**Job**
Transcribe the records below exactly as written, from the opening line through the line that contains "Hàng hóa được".
* * *
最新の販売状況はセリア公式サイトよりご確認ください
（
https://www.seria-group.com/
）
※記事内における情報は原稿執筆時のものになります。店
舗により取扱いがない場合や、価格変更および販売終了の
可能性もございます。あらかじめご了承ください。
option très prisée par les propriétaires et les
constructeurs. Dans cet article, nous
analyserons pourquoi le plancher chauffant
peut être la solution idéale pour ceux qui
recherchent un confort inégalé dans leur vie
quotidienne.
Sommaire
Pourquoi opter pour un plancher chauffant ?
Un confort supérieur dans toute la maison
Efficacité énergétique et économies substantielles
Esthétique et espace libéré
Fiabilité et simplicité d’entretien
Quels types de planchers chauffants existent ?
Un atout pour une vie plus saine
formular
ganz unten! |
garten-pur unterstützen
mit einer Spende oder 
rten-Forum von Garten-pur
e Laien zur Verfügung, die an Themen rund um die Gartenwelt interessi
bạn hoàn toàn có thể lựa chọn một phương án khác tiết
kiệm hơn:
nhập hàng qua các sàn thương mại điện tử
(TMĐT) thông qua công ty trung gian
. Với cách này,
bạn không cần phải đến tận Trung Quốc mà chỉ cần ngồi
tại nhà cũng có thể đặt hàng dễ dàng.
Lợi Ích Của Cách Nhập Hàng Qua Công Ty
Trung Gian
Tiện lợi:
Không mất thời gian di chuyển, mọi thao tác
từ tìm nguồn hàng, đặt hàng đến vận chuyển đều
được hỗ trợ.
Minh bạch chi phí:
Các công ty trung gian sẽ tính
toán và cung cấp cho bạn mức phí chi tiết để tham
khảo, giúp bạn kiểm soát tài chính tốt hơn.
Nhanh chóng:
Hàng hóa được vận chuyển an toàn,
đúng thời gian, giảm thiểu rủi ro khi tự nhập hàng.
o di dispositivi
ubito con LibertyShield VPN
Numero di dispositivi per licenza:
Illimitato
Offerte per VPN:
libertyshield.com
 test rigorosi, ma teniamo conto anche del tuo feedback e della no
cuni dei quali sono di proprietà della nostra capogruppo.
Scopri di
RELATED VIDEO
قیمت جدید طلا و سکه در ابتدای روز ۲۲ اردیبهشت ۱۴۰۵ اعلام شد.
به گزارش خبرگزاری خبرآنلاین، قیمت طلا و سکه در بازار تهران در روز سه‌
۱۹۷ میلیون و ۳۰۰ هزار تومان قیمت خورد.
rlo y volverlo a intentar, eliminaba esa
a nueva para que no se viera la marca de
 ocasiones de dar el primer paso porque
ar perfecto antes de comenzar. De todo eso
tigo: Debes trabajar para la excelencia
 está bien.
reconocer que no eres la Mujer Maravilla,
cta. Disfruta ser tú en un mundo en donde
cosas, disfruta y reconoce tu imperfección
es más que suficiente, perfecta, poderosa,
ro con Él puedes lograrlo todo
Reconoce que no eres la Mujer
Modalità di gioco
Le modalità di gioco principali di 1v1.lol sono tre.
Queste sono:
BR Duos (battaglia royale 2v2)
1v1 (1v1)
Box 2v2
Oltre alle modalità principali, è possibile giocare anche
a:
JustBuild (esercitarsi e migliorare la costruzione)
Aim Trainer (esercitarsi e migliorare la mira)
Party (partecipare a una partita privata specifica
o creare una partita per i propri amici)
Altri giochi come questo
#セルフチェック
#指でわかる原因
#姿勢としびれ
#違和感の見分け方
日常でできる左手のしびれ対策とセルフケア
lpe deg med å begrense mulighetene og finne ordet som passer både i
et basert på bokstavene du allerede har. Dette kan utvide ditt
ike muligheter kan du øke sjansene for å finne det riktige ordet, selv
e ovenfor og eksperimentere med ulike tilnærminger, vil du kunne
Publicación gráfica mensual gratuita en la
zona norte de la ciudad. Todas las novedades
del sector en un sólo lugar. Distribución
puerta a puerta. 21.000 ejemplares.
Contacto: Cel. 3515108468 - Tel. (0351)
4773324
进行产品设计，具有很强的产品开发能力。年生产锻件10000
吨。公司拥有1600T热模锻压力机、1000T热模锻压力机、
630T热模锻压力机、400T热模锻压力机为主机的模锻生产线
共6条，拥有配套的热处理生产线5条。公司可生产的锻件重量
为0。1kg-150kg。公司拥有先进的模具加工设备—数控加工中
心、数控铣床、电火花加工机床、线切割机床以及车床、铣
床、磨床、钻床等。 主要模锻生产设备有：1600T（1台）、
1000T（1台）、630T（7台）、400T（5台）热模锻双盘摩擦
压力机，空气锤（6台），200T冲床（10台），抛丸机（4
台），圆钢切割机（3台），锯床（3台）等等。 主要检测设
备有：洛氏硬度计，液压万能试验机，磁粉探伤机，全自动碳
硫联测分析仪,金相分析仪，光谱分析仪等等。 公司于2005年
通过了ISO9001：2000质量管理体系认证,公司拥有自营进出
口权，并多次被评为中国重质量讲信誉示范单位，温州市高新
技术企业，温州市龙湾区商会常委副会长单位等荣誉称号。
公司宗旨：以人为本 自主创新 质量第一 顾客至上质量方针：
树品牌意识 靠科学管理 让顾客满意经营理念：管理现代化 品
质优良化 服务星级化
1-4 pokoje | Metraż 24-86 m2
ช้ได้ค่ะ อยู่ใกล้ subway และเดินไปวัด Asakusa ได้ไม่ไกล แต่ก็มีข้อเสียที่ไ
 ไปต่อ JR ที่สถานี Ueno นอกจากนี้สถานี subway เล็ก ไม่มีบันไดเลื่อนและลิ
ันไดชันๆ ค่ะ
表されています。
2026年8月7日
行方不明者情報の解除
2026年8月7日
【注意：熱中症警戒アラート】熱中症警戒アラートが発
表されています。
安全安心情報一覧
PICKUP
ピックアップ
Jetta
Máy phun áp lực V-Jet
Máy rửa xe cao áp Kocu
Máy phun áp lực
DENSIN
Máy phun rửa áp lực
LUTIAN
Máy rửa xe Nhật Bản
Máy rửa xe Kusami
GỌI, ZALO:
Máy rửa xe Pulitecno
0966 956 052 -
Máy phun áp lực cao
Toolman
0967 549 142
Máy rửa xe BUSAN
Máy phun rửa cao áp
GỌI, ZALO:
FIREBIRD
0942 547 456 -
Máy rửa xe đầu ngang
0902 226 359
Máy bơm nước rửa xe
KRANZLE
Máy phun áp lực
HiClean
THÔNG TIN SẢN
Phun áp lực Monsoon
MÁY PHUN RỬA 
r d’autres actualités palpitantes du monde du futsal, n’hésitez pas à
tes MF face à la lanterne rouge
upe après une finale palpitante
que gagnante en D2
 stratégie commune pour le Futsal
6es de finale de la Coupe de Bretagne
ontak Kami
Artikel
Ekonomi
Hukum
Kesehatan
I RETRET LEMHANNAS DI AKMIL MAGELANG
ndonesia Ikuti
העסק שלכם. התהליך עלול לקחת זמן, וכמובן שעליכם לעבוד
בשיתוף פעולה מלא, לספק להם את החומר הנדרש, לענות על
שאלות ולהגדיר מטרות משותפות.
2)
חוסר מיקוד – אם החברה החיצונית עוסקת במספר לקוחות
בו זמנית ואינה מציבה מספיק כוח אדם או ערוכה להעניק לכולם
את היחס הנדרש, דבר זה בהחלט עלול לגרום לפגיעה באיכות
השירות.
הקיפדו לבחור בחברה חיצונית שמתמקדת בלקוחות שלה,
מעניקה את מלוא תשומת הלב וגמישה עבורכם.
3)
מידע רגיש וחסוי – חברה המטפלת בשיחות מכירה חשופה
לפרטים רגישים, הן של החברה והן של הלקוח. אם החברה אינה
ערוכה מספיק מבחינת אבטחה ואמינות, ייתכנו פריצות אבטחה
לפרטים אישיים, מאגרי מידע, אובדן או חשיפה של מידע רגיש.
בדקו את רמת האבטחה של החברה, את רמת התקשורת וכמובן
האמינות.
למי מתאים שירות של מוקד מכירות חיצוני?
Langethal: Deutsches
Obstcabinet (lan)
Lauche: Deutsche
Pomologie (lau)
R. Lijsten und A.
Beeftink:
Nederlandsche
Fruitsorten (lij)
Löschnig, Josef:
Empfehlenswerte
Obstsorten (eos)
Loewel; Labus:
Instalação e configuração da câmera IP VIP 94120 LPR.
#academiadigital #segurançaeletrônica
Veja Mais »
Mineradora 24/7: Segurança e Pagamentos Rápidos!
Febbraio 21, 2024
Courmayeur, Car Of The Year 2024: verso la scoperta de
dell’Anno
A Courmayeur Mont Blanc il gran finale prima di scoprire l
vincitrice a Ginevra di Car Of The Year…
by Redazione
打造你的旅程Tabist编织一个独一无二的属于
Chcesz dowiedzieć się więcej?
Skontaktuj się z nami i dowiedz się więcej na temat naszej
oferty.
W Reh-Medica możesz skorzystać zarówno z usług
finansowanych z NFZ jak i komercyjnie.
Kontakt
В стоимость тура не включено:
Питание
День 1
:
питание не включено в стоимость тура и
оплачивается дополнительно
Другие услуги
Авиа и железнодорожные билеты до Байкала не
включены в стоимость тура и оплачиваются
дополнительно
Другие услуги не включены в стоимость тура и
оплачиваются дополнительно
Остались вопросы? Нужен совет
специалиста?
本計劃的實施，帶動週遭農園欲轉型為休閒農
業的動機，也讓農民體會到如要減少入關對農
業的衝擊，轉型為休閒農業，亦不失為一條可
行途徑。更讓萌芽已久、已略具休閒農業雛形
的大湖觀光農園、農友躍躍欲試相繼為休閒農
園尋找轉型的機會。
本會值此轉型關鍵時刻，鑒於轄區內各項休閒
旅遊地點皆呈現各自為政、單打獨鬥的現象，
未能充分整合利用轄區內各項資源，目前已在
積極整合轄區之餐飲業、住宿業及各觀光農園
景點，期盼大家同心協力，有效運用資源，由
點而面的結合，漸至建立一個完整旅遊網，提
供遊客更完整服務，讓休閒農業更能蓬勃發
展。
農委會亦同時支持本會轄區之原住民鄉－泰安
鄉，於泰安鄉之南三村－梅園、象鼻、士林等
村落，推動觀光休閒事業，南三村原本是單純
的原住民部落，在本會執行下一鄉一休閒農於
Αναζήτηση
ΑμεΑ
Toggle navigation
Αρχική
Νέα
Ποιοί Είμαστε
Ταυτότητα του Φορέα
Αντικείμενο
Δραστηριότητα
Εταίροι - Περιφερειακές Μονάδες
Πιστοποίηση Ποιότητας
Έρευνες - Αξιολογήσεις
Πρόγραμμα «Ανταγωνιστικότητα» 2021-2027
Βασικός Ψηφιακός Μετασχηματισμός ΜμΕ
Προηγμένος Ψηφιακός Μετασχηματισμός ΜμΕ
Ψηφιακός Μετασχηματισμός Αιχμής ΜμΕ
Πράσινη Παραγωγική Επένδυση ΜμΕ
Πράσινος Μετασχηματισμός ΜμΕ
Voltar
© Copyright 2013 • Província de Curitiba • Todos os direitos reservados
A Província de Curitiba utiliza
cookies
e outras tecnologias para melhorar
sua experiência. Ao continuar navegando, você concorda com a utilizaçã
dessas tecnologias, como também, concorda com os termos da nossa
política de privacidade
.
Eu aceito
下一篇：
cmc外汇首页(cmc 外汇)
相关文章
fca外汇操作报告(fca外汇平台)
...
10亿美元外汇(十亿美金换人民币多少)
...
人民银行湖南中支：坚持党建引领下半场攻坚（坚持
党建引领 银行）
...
* * *
**Exercise output**
最新の販売状況はセリア公式サイトよりご確認ください
（
https://www.seria-group.com/
）
※記事内における情報は原稿執筆時のものになります。店
舗により取扱いがない場合や、価格変更および販売終了の
可能性もございます。あらかじめご了承ください。
option très prisée par les propriétaires et les
constructeurs. Dans cet article, nous
analyserons pourquoi le plancher chauffant
peut être la solution idéale pour ceux qui
recherchent un confort inégalé dans leur vie
quotidienne.
Sommaire
Pourquoi opter pour un plancher chauffant ?
Un confort supérieur dans toute la maison
Efficacité énergétique et économies substantielles
Esthétique et espace libéré
Fiabilité et simplicité d’entretien
Quels types de planchers chauffants existent ?
Un atout pour une vie plus saine
formular
ganz unten! |
garten-pur unterstützen
mit einer Spende oder 
rten-Forum von Garten-pur
e Laien zur Verfügung, die an Themen rund um die Gartenwelt interessi
bạn hoàn toàn có thể lựa chọn một phương án khác tiết
kiệm hơn:
nhập hàng qua các sàn thương mại điện tử
(TMĐT) thông qua công ty trung gian
. Với cách này,
bạn không cần phải đến tận Trung Quốc mà chỉ cần ngồi
tại nhà cũng có thể đặt hàng dễ dàng.
Lợi Ích Của Cách Nhập Hàng Qua Công Ty
Trung Gian
Tiện lợi:
Không mất thời gian di chuyển, mọi thao tác
từ tìm nguồn hàng, đặt hàng đến vận chuyển đều
được hỗ trợ.
Minh bạch chi phí:
Các công ty trung gian sẽ tính
toán và cung cấp cho bạn mức phí chi tiết để tham
khảo, giúp bạn kiểm soát tài chính tốt hơn.
Nhanh chóng:
Hàng hóa được vận chuyển an toàn,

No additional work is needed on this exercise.